Every month, you’ll get a bill from PG&E that details how much energy you used from the grid, how much your solar panels generated, and how much you owe or how much credit you have. The monthly statement will also include a True-Up update, that gives you an estimate of how much you will owe at the end of your 12-month billing period, as well as the date it will come due.
This could be a good thing – or a bad thing – depending on how you budget. For example, if you end up using a small amount of energy more than your solar panels make every month, you could end up with a pretty big bill at the end of your 12-month period. Make sure to size your system to meet all your needs throughout the year! The best way to ensure your system is sized correctly for your specific home is by working with a reputable installer that will help you gauge your monthly electricity usage.
PG&E has a pretty good guide about the best way to learn your month-to-month invoice and the way the True-Up assertion works. And in case you don’t love paying for power annually, you’ll be able to request a month-to-month True-Up, however you gained’t get full credit score in case you generate plenty of additional power in a single month.
Essential word: NEM 2.0 goes away quickly! The California Public Utilities Fee (CPUC) is presently deliberating on adjustments to the NEM program, together with decreased compensation for photo voltaic power and new charges for photo voltaic house owners. The CPUC will announce the design of NEM 3.0 in January 2022. Begin the method of going photo voltaic NOW if you wish to be certain that to get on NEM 2.0 and keep away from the brand new adjustments that would tremendously cut back the monetary advantages of going photo voltaic in California.
Do you have to purchase photo voltaic batteries?
It’s essential to notice right here that residence photo voltaic batteries haven’t reached the purpose the place they pay again their price like photo voltaic panels do. The distinction between on and off-peak power costs is comparatively small, so the financial savings you will get through the use of saved photo voltaic power from 4-9 pm often aren’t sufficient to make the battery price it by itself.
What batteries are superb at is holding essential lights and home equipment operating within the occasion of a grid outage—one thing that’s been occurring extra usually as PG&E tries to stop forest fires. The peace of thoughts that comes with figuring out you’ve gotten backup energy if the grid goes down is invaluable to lots of people.
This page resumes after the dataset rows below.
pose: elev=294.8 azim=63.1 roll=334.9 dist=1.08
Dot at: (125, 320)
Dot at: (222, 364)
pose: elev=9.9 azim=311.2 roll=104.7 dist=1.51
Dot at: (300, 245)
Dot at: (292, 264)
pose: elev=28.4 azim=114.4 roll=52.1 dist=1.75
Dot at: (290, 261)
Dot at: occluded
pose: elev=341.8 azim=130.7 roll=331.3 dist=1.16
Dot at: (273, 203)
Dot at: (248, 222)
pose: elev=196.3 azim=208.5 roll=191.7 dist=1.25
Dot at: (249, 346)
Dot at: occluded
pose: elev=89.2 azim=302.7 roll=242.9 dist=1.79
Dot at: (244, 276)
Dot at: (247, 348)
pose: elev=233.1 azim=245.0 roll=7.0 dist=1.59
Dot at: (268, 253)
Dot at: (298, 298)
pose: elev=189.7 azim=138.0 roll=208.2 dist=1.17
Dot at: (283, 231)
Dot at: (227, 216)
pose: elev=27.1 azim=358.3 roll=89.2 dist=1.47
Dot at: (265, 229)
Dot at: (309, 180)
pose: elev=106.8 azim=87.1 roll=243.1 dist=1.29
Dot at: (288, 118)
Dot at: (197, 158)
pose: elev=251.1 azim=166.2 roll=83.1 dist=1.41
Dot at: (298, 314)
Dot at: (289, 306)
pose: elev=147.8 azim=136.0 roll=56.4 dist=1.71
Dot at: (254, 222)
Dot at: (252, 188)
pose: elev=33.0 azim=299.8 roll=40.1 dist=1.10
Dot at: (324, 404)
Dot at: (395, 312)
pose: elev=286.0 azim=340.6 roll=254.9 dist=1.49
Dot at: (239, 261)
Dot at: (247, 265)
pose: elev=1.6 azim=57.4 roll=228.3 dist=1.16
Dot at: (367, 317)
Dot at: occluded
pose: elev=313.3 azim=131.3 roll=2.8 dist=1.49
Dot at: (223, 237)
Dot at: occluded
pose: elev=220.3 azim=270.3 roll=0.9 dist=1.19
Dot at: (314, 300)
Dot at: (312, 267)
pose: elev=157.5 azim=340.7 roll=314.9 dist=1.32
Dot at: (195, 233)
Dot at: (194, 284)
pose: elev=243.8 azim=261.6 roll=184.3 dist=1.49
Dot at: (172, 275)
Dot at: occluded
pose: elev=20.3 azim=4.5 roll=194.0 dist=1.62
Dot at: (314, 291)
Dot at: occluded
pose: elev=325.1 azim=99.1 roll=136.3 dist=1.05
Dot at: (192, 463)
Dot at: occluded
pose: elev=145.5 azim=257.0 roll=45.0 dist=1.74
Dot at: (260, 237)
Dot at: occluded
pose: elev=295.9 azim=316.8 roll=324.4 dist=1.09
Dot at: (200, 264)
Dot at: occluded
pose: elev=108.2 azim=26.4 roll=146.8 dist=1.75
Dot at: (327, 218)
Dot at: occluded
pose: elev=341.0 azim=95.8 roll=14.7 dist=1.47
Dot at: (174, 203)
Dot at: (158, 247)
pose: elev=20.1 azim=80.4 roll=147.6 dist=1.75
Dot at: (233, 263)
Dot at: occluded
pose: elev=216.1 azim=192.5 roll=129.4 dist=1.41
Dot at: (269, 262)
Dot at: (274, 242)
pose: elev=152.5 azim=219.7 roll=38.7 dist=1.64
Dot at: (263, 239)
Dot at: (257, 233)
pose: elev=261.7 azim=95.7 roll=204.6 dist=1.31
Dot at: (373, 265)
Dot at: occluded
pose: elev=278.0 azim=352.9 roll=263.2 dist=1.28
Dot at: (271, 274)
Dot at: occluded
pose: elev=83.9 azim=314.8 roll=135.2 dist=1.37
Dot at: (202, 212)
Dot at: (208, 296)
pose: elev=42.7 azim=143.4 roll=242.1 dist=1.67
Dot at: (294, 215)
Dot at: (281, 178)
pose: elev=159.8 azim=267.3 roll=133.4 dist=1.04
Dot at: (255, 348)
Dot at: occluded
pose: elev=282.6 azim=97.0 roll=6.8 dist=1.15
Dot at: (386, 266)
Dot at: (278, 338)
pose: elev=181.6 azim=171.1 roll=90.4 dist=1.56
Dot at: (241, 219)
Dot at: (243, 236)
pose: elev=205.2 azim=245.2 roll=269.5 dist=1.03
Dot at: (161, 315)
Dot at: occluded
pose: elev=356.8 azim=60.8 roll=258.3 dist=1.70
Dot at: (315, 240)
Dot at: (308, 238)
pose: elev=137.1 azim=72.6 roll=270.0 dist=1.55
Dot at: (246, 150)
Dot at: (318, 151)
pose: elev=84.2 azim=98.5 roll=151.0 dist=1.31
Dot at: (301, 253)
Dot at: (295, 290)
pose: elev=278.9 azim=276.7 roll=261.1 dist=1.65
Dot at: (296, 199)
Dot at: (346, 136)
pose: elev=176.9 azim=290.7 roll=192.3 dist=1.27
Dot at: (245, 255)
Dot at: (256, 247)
Learn our guide to the best solar batteries to find out more about current solar batteries on the market.
California has recognized how important backup can be, and now offers millions of dollars in statewide battery incentives under the Self-Generation Incentive Program (SGIP). Homeowners in PG&E territory can now get rebates of between $.20 and $1.05 per watt-hour (Wh) of storage in a battery they buy for their home.
To put that in perspective, the Tesla Powerwall home battery stores 13.5 kWh and costs $10.500, before the rebate, to install. The standard rebate for the Powerwall would be $2,700. The state offers additional rebates for customers who are low income, have medical needs, or live in areas with high fire risk. These homeowners qualify for an “Equity Resiliency” rebate (which is part of SGIP) that would cover the whole cost of the battery. That’s worth it.